Today, you turn five.
Jovi, please stop growing. Please stop showing the signs of maturity, the ability to do so much on your own, the independence, being friends with boys…all of it.
Stay right here, this age, this size. I can deal with your bad mood days, the constant “why daddy?” and Taylor Swift blaring throughout the house.
I can’t deal with knowing you are growing into an independent girl, full of life and personality and a laugh that, for that brief moment, shows me a glimpse of what heaven will one day be like.
You don’t always need me like you used to and that’s hard to get used to.
So for now, I find joy in the little things.
In these moments, I treasure our trips at night to take a bath with you rocking out from above on my shoulders, reaching ever so long to try and touch the ceiling, still just a little too tall for you. Or the piggy back rides from the bedroom to the bathroom to brush our teeth in the morning. Even more, our prayers at night, where I pray for you and you pray that “daddy has a safe and wonderful day at work tomorrow and gets a green for being good.
But since you are growing, becoming this amazing girl, I want you to know what you are doing right, the things that make me proud of you.
Continue to dream big dreams.
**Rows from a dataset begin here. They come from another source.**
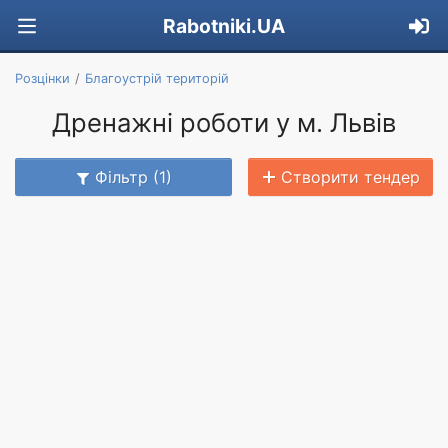
Rabotniki.UA
Розцінки
Благоустрій територій
Дренажні роботи у м. Львів
Фільтр (1)
Створити тендер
Being a rock star is a great plan. Don’t let anyone tell you different. And if you want to drop a bar here and there, I’m confident you could.
If you want to color outside the lines, it’s all good. Create something beautiful…colorful…your masterpiece. I’ll always hang them up in our studio.
Never feel weird about sticking your tongue out at each picture you take. At this point, I kind of expect it. Getting a serious picture of you is like pulling out a five from the dryer.
Sing loud. One of my favorite things to hear is you making a racket with your karaoke machine. Keep singing because some days, that will be the thing that gets you through that bad day.
Keep giving squeeze hugs. You can never be too old for that. Your squeeze hugs are medicine somedays to me. It’s amazing how much of the ‘stuff’ goes away after those.
Keep racing to car doors, house doors, building doors…any doors you choose. It’s one of my favorite things to do with you.
Above all…never lose this part of you…the part that smiles big, laughs loud, cries louder and makes dad feel like if nothing else in this world, he is the luckiest guy to ever live. You taught me what it felt like to love unconditionally, loudly, with whimsy and unselfishly. What it felt like to truly feel love and be content. What heartbreak and absence truly feels like.
And how a simple look, a smile and a run for a ‘flying squeeze hug’ became the thing I looked forward to during the day.
Please stop growing so fast, becoming so big. But if you must, my hand will always be here. You’ll never go alone. Just reach.